GOAL OF THE EXERCISE:
Reproduce each record below in full, word for word, without images.
═════ EXERCISE DATA ═════
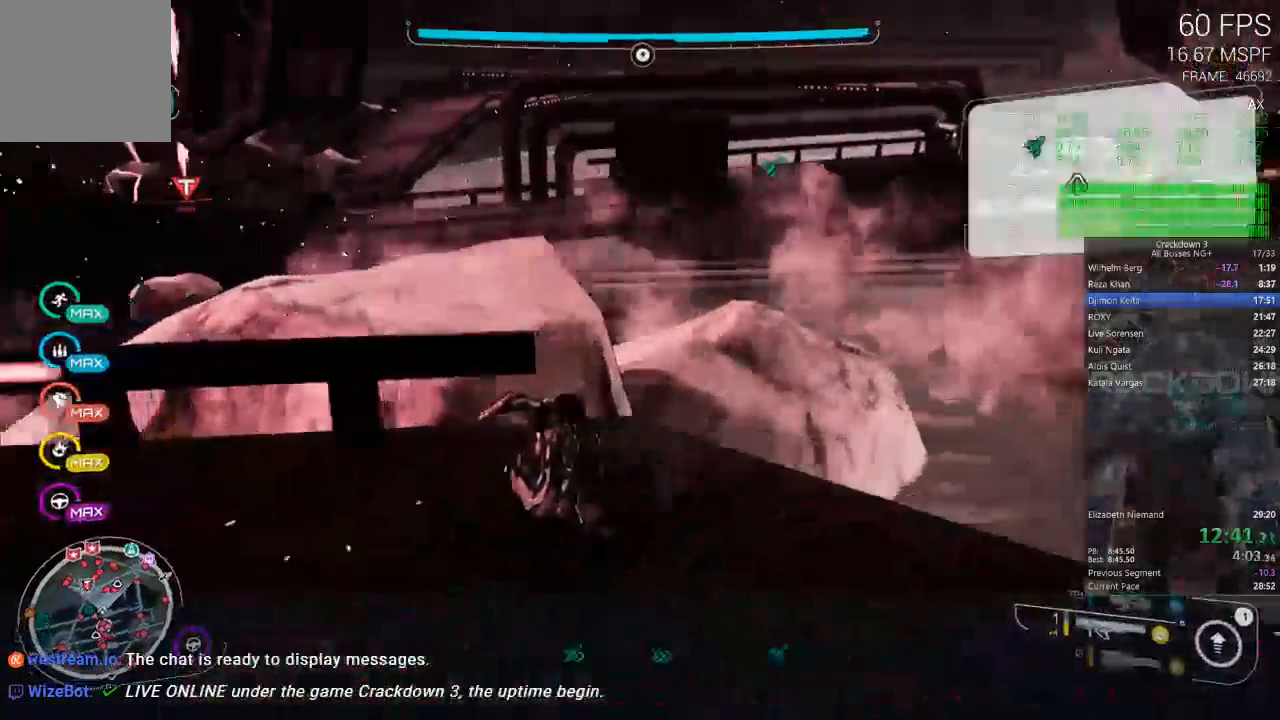
{"dt_ms": 500, "buttons": [], "left_stick": "down", "right_stick": "up-left", "events": [[200, "right_stick", "up-left"]]}
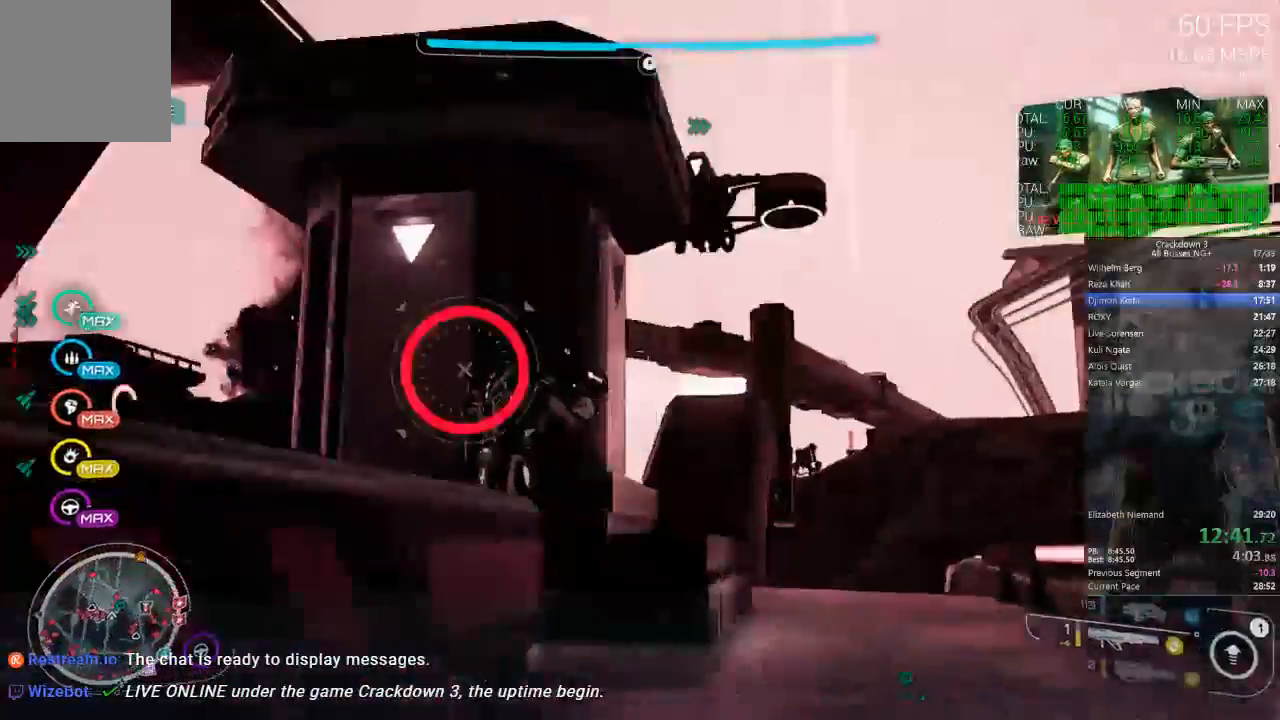
{"dt_ms": 500, "buttons": [], "left_stick": "left", "right_stick": "down-right", "events": [[33, "L2", "down"], [67, "R2", "down"], [133, "left_stick", "down-left"], [133, "right_stick", "center"], [200, "R2", "up"], [267, "L2", "up"], [267, "left_stick", "left"], [267, "right_stick", "down-right"]]}
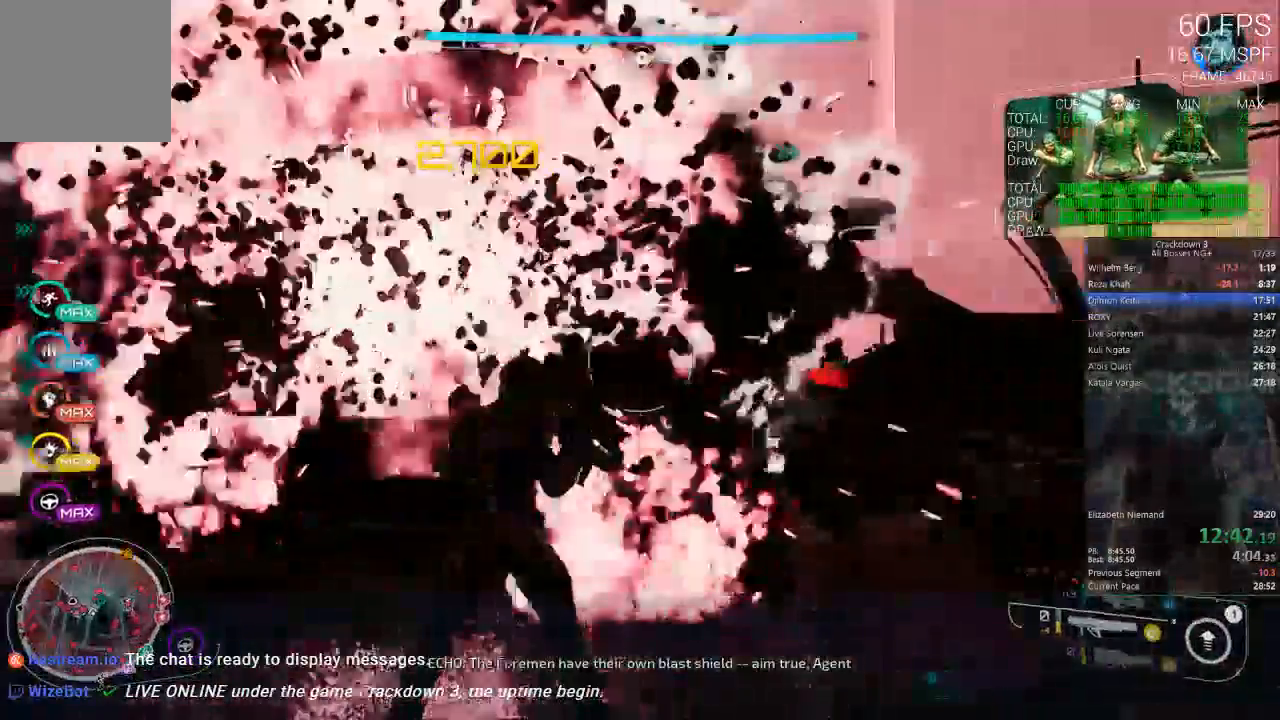
{"dt_ms": 500, "buttons": ["R1"], "left_stick": "down-left", "right_stick": "down-left", "events": [[333, "left_stick", "down-left"], [450, "R1", "down"], [483, "right_stick", "down-left"]]}
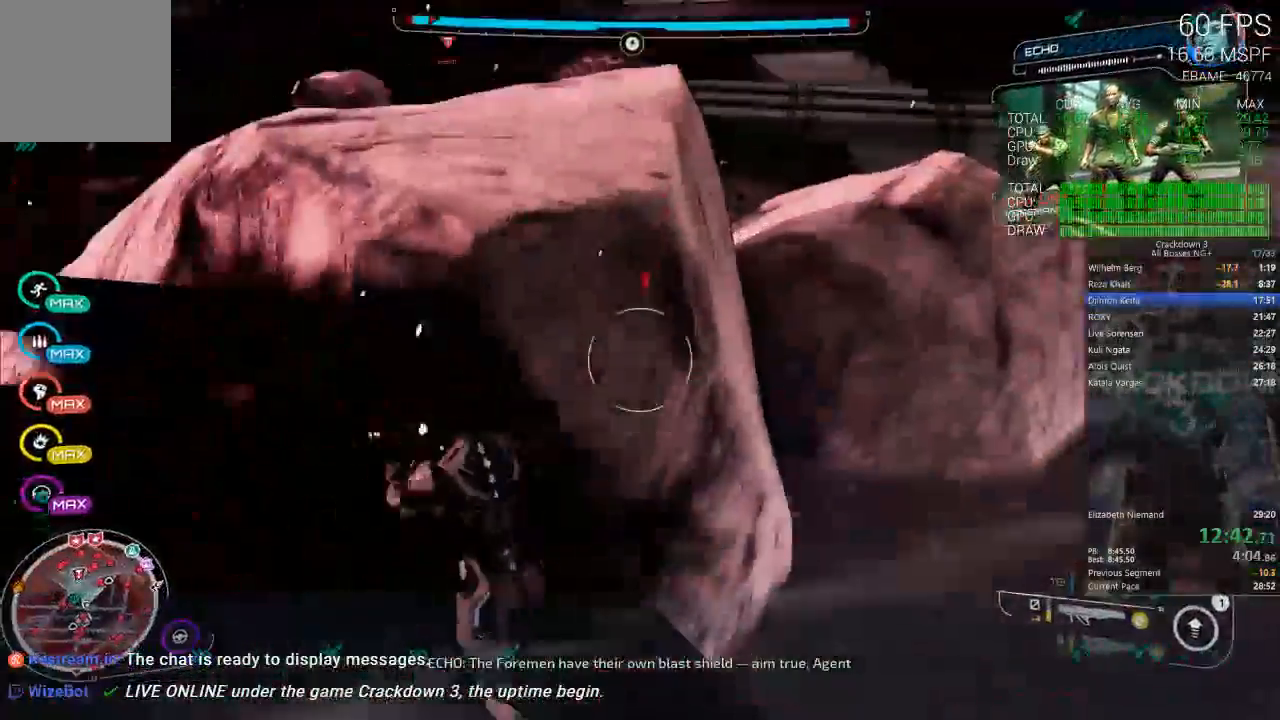
{"dt_ms": 500, "buttons": [], "left_stick": "up-right", "right_stick": "right", "events": [[17, "R1", "up"], [50, "right_stick", "left"], [150, "right_stick", "center"], [350, "left_stick", "center"], [417, "left_stick", "up-right"], [417, "right_stick", "right"]]}
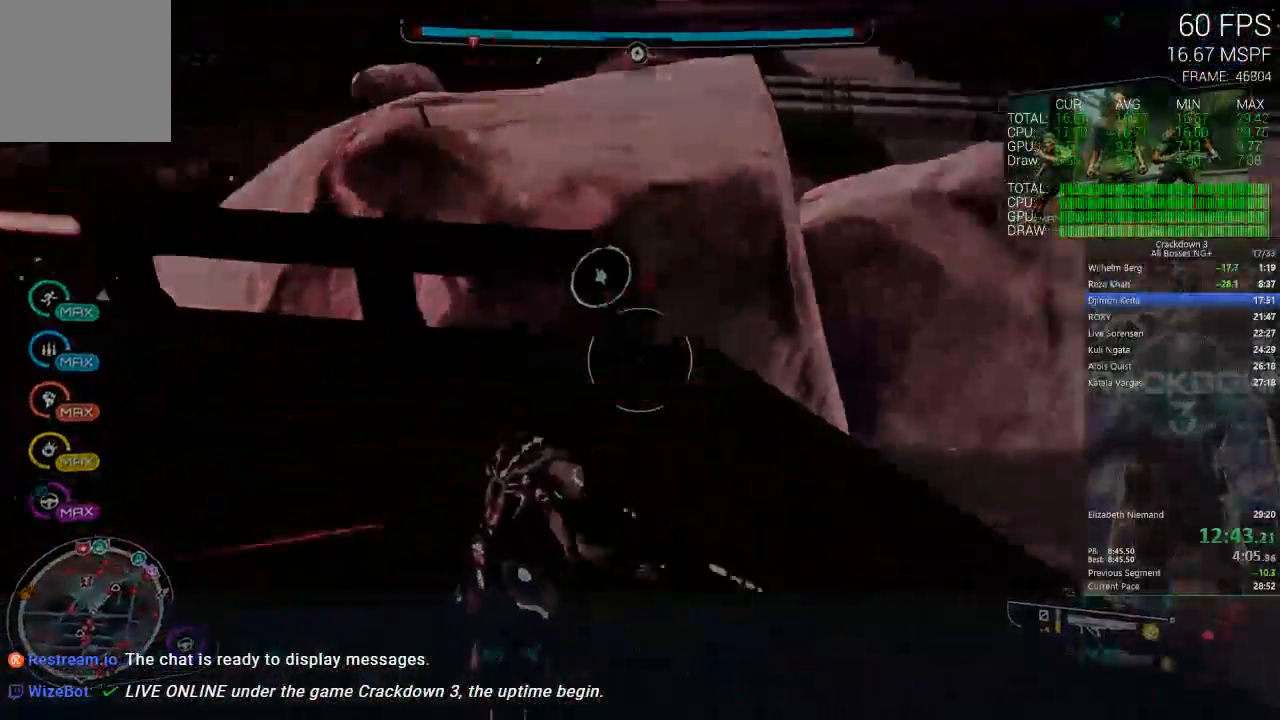
{"dt_ms": 500, "buttons": [], "left_stick": "down", "right_stick": "center", "events": [[83, "left_stick", "up"], [83, "right_stick", "center"], [217, "left_stick", "center"], [283, "left_stick", "down"]]}
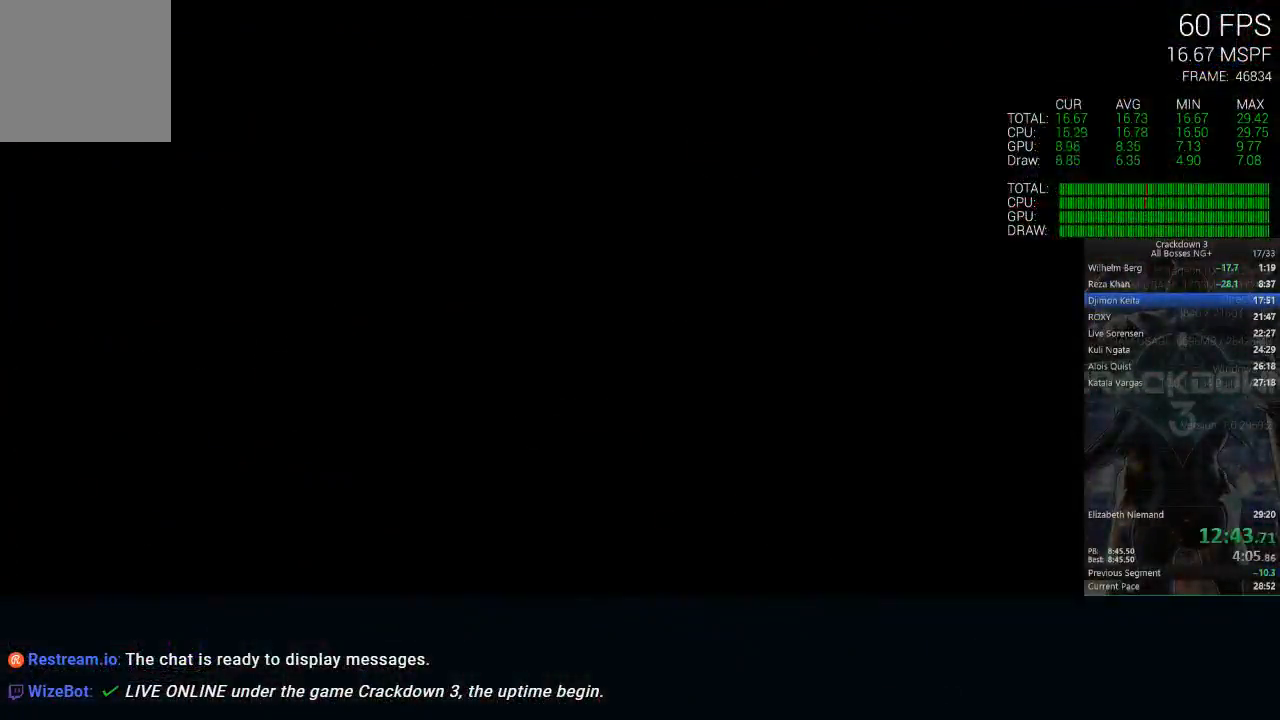
{"dt_ms": 500, "buttons": [], "left_stick": "center", "right_stick": "center", "events": [[167, "left_stick", "center"]]}
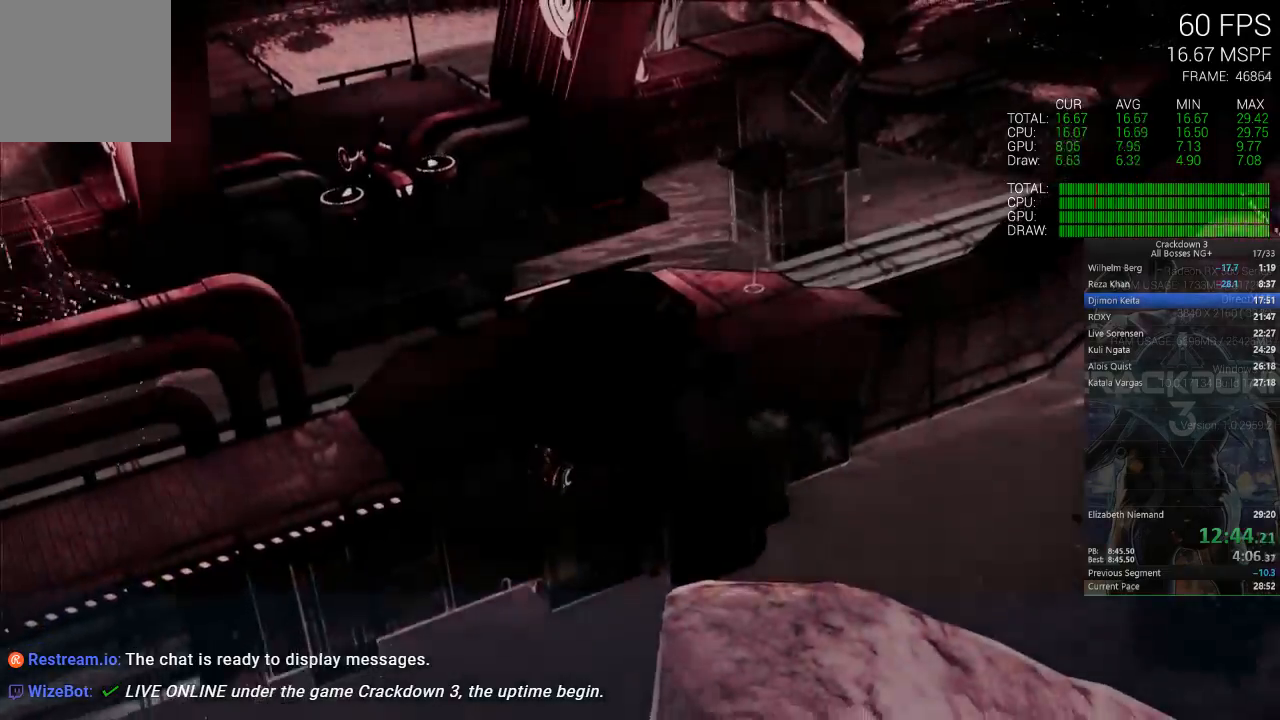
{"dt_ms": 1000, "buttons": ["X"], "left_stick": "center", "right_stick": "center"}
═════
FINISHED EXERCISE:
{"dt_ms": 500, "buttons": [], "left_stick": "down", "right_stick": "up-left", "events": [[200, "right_stick", "up-left"]]}
{"dt_ms": 500, "buttons": [], "left_stick": "left", "right_stick": "down-right", "events": [[33, "L2", "down"], [67, "R2", "down"], [133, "left_stick", "down-left"], [133, "right_stick", "center"], [200, "R2", "up"], [267, "L2", "up"], [267, "left_stick", "left"], [267, "right_stick", "down-right"]]}
{"dt_ms": 500, "buttons": ["R1"], "left_stick": "down-left", "right_stick": "down-left", "events": [[333, "left_stick", "down-left"], [450, "R1", "down"], [483, "right_stick", "down-left"]]}
{"dt_ms": 500, "buttons": [], "left_stick": "up-right", "right_stick": "right", "events": [[17, "R1", "up"], [50, "right_stick", "left"], [150, "right_stick", "center"], [350, "left_stick", "center"], [417, "left_stick", "up-right"], [417, "right_stick", "right"]]}
{"dt_ms": 500, "buttons": [], "left_stick": "down", "right_stick": "center", "events": [[83, "left_stick", "up"], [83, "right_stick", "center"], [217, "left_stick", "center"], [283, "left_stick", "down"]]}
{"dt_ms": 500, "buttons": [], "left_stick": "center", "right_stick": "center", "events": [[167, "left_stick", "center"]]}
{"dt_ms": 1000, "buttons": ["X"], "left_stick": "center", "right_stick": "center"}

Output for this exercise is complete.